ТЕКСТ ->
* * * * * * *
Свой прославленный третий стрелковый батальон Козин передал старшему лейтенанту И.М. Огневу. Комдив Миронов вручил ему в подарок на память карманные часы с гравировкой: «За Сталина — за Родину! Богатырю Великой Отечественной войны от коллектива крайлегпрома гор. Красноярска, 1941 год». Козин был очень взволнован и теплотой проводов, и новым назначением, ведь командование в бою полком — это важнейшая ступень в овладении военным искусством.
На командный пункт 100-й ордена Ленина стрелковой дивизии, находившийся в березовой роще юго-восточнее деревни Шебяки, капитан Козин прибыл во второй половине дня. Встретил его генерал-майор Руссиянов, которого он знал по довоенной службе.
— Как добрались? — после рапорта и крепкого рукопожатия спросил комдив Сотой.
* * * * * * *
СОХРАНЁННЫЕ ДАННЫЕ ->

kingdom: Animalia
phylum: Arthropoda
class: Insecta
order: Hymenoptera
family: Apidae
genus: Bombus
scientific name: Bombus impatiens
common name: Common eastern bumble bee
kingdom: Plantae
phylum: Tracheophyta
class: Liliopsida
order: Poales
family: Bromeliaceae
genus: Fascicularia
* * * * * * *
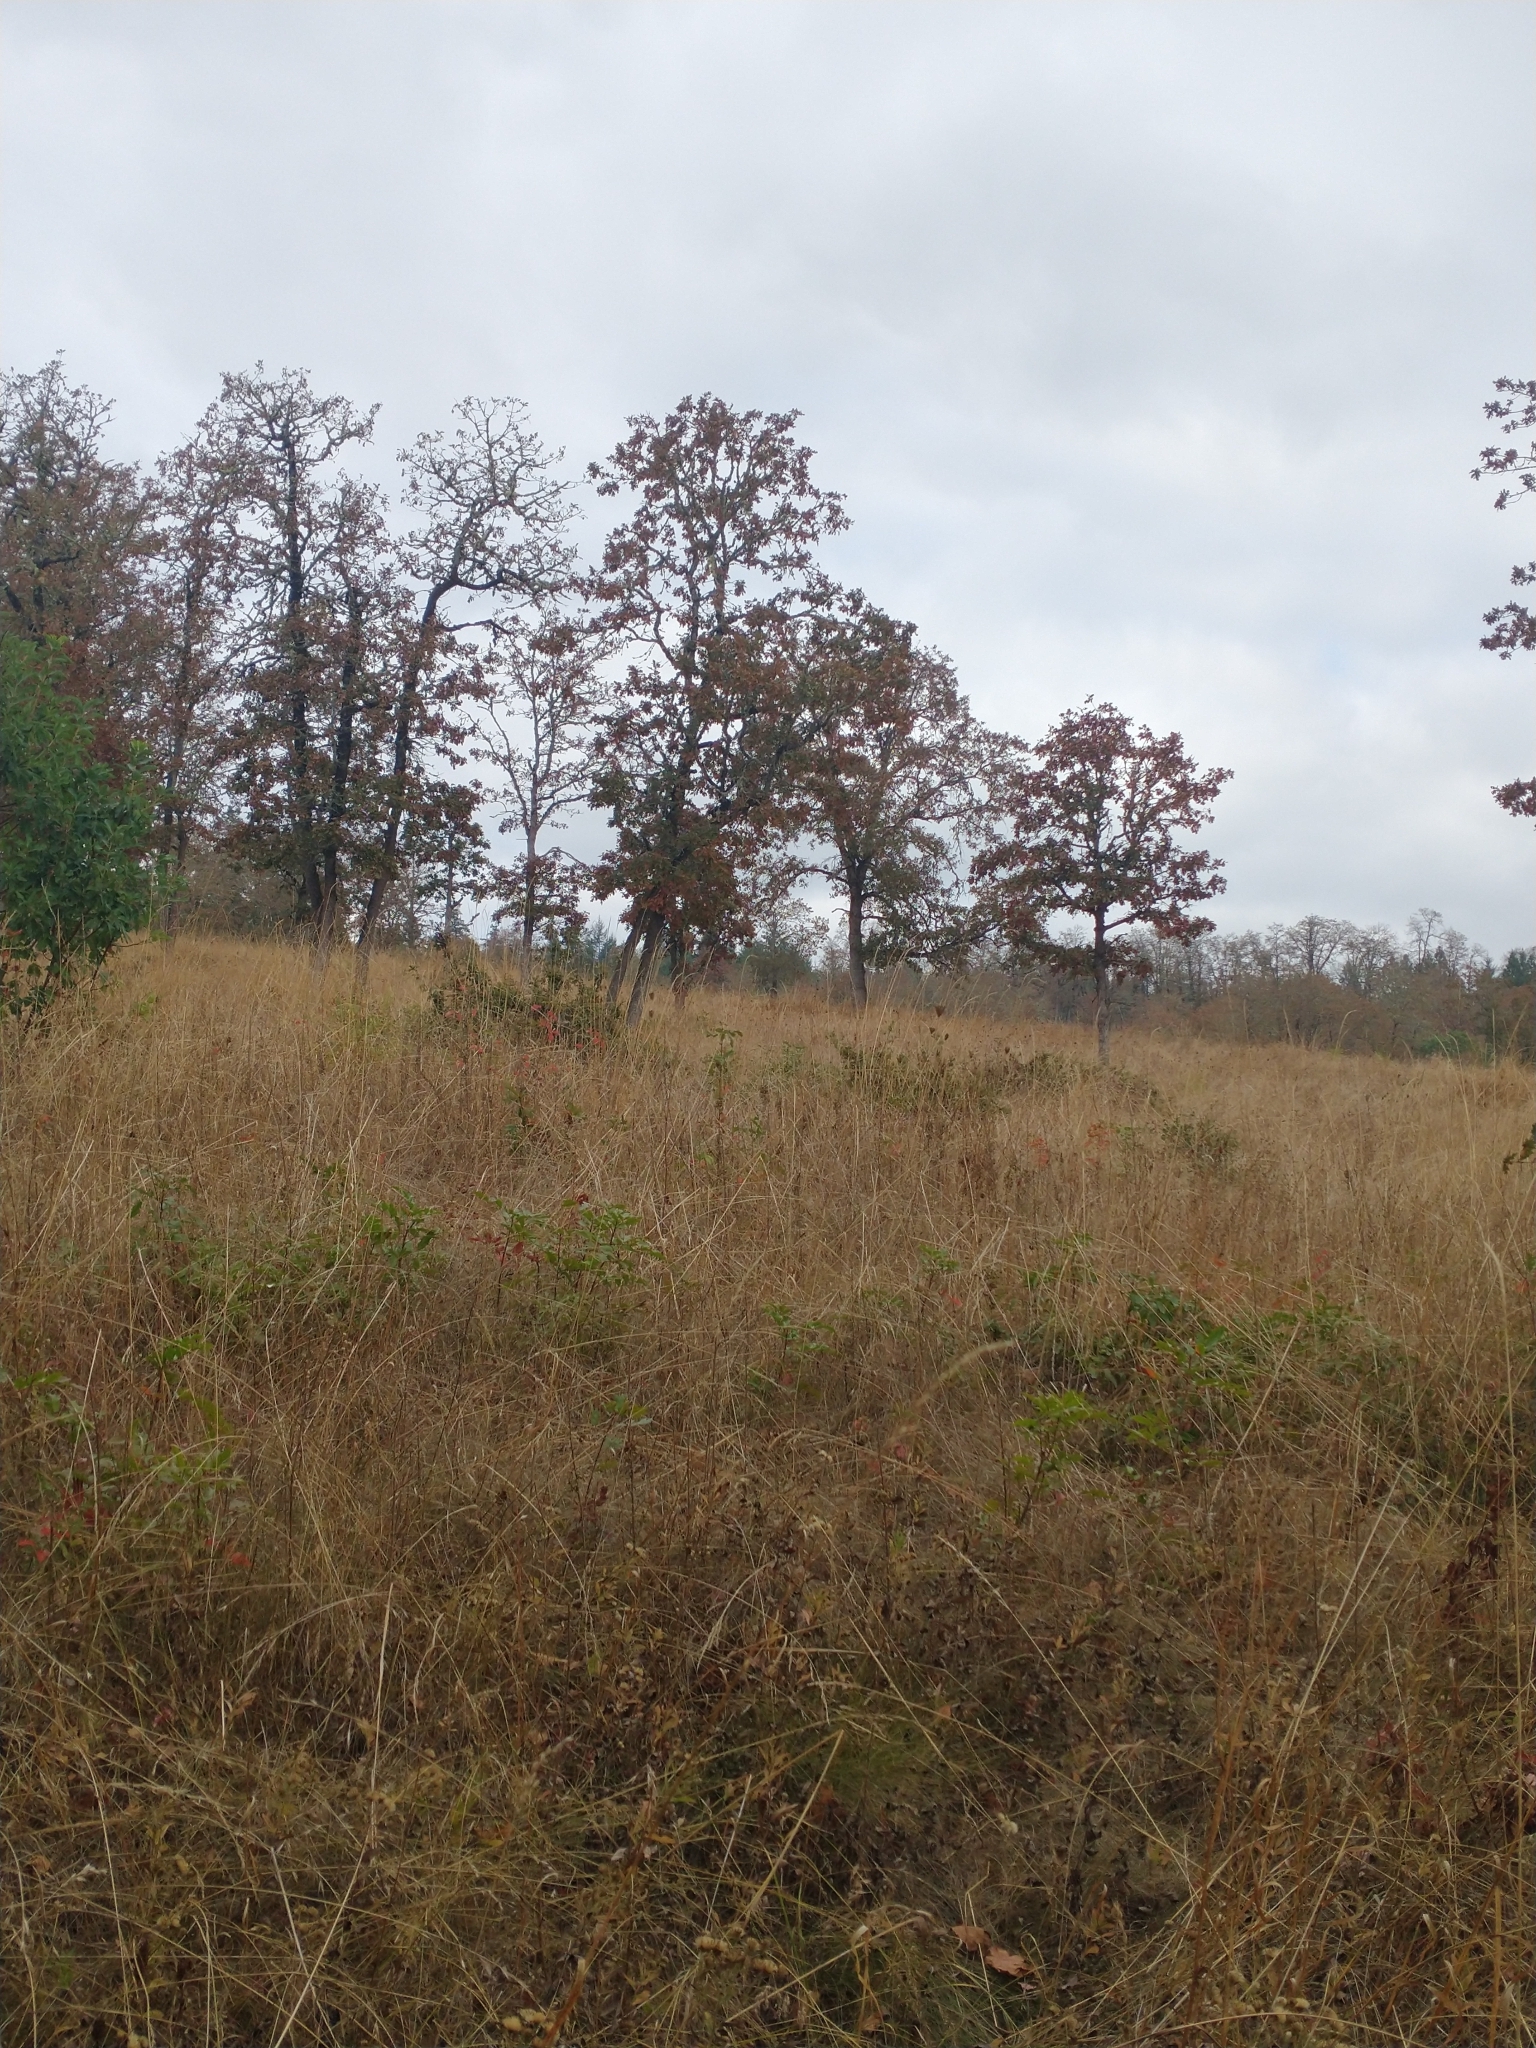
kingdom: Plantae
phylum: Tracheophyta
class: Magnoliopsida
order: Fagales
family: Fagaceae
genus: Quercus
* * * * * * *
ЧТО ТРЕБУЕТСЯ ->
a - Где, согласно тексту, находился командный пункт 100-й стрелковой дивизии?
b - Замени в записях «order» на «отряд» и приведи заново только строки начиная со строки с «kingdom: Animalia» и заканчивая строкой с «family: Bromeliaceae», ничего больше в них не меняя.
Текст и записи никак не связаны между собой.

ОТВЕТЫ ПО ЗАДАНИЯМ ->
a - В березовой роще юго-восточнее деревни Шебяки.

b -
kingdom: Animalia
phylum: Arthropoda
class: Insecta
отряд: Hymenoptera
family: Apidae
genus: Bombus
scientific name: Bombus impatiens
common name: Common eastern bumble bee
kingdom: Plantae
phylum: Tracheophyta
class: Liliopsida
отряд: Poales
family: Bromeliaceae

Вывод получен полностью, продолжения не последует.